然我醒来后便觉通体舒畅,面色红润,太后一听闻我醒,拥着我的肩,口中喃喃念着「我的乖孙儿、我的乖孙儿」,想来是把我看作元明公主了。
「太后,那个……您有没有错认我呢?」
「你这小丫头片子,除了是长寧还会是谁?」她摁一摁我的被角,续道:「你刚醒,身体还欠调养,这几日莫要下床,好生给哀家躺着,啊?」
我点了点头。
太后起身离开,走了几步后,又回头,「千万别下床」。
为什么特地嘱咐我不要下床呢,她明明知道这样子会让我更有下床的慾望,而且我也不知道躺几天了,身体又黏又湿,这个时候真想洗一桶热水澡。
太后走后,我把罗儷喊了进来。
「你这傢伙,担心死我了!」她作啼哭貌,然后一掌劈了下来。
二话不说便是一道杀招,让我吓得不清,然而我的双手竟自发接了她那一掌,还带反击,震退她好几个碎步。
「看来太后说得是真的……」
哇,这手劲,怎会是我能够拥有的?
「呀,对不起啊,我不是故意要打你的,你没事吧?」
她怒不可遏的朝我走来,「你!」后竟然作小伏低,「奴婢叩见公主殿下。」
我吃了一惊,是我的力气突然变大,才让她对我态度转变,还是别的原因呢?
「我明明让你不用跪我的,快起来。」唔,我什么时候让她不要跪我的?突然有一种恶俗的预感。

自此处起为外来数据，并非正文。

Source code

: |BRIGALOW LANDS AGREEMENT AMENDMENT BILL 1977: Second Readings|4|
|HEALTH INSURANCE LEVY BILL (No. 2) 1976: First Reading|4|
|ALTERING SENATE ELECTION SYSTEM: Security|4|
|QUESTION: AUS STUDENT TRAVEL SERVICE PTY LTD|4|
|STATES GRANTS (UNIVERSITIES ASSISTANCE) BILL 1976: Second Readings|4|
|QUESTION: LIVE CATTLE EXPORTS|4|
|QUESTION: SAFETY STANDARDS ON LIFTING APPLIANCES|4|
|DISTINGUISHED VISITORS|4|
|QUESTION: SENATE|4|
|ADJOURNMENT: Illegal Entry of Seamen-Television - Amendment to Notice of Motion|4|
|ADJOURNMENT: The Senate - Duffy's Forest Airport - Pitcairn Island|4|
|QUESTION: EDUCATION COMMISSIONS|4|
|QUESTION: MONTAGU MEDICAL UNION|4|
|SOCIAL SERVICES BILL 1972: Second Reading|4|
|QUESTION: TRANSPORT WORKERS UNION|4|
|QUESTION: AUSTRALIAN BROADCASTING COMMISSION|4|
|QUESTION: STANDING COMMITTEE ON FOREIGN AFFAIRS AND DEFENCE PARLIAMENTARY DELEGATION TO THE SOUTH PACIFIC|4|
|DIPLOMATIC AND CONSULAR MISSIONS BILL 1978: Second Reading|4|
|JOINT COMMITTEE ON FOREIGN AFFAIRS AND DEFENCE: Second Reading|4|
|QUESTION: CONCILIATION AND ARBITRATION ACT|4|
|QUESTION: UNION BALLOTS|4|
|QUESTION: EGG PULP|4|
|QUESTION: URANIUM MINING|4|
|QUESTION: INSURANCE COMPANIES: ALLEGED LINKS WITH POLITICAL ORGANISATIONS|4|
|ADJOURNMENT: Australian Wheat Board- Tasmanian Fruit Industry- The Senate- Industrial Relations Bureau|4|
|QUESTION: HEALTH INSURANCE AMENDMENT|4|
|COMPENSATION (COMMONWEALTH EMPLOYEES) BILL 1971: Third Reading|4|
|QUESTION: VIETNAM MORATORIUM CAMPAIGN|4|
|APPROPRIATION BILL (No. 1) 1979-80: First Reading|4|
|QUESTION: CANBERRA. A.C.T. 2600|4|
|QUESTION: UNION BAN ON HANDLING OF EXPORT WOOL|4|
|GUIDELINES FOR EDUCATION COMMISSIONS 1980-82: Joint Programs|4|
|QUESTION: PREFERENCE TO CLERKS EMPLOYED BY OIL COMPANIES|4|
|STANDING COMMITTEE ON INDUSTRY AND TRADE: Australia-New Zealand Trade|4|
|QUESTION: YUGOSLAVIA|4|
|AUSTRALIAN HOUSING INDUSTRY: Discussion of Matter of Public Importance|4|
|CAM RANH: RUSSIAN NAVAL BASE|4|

「小姐啊,你终于回来了……」她再也忍不下去,跩住我的双腿哭的呼天抢地,彷彿那孟姜女一般。
她一声高过一声,好比重峦叠嶂,一层一层的压上去,总共拔高了好几个调子。我听她哭着哭着竟然陷入一片迷茫幻境。
眼睛渐渐适应那昏暗的环境,我依稀可见两个俊美风骚的男子,各自骑着一匹马,在草原上奔驰的景象。
一人身着龙袍,应是当今皇上年轻时候的样子,另一位穿蓝褂的男人,长得与蓝嗣瑛七八分相似,应该就是其父右贤王了。
画面突然转为喜庆的迎亲队伍,右贤王骑着一匹白色骏马,其后跟着一顶华丽的大叫子和敲锣打鼓的伕子们,队伍行至皇宫前,右贤王下马,单膝跪在风姿绰约的皇帝面前,「臣妹就交给陛下了,望陛下珍重待她」。
这个新娘应该就是今日的雩贵妃,也就是双胞胎和月见儿的母妃。
看到这里,我不免疑惑,为什么罗儷的哭声会成为科普我这朝代大事记的工具呢?
画面又转到国师府,一个月黑风高的夜晚。
一个面色蜡黄的女人抱着一个刚出世的婴孩,她满脸倦容和着如释重负的表情,一手紧紧握住一个妙龄少妇,「妹妹,她……就拜託你了」。
她油灯枯尽的身形,怕是撑不了多久,这时一个晶莹可爱的丫头捧着一盆水进房。
「夫人,您吉人天相,定不会有事,您要撑下去,一定要撑下去。」那丫头如是说道。
说起来那少妇形同我娘,这丫头长得还有点像罗儷,那着个娃子会是谁呢?
「呵……呵……不行了。」她说完这句话,突然寂静一片。
在场的眾人哀慟。
「姊姊,我会将她视如己出,定护她一生周全。」
这个段子我看得莫名其妙,等到视线全暗后我便转醒。
罗儷挨在我床边睡,然而她旁边又趴了一个人,头发看着是挺滑顺,衣着看着是挺精緻,身后那一张琴看着是挺名贵,可是这个人却是挺恶劣。
我下了床,绕开他们,直接往浴房的方向走去。然而今日是多么的好景不常,我竟与洗澡水如此无缘。
今夜的永安宫必不安寧,因为长寧公主让人劫走了。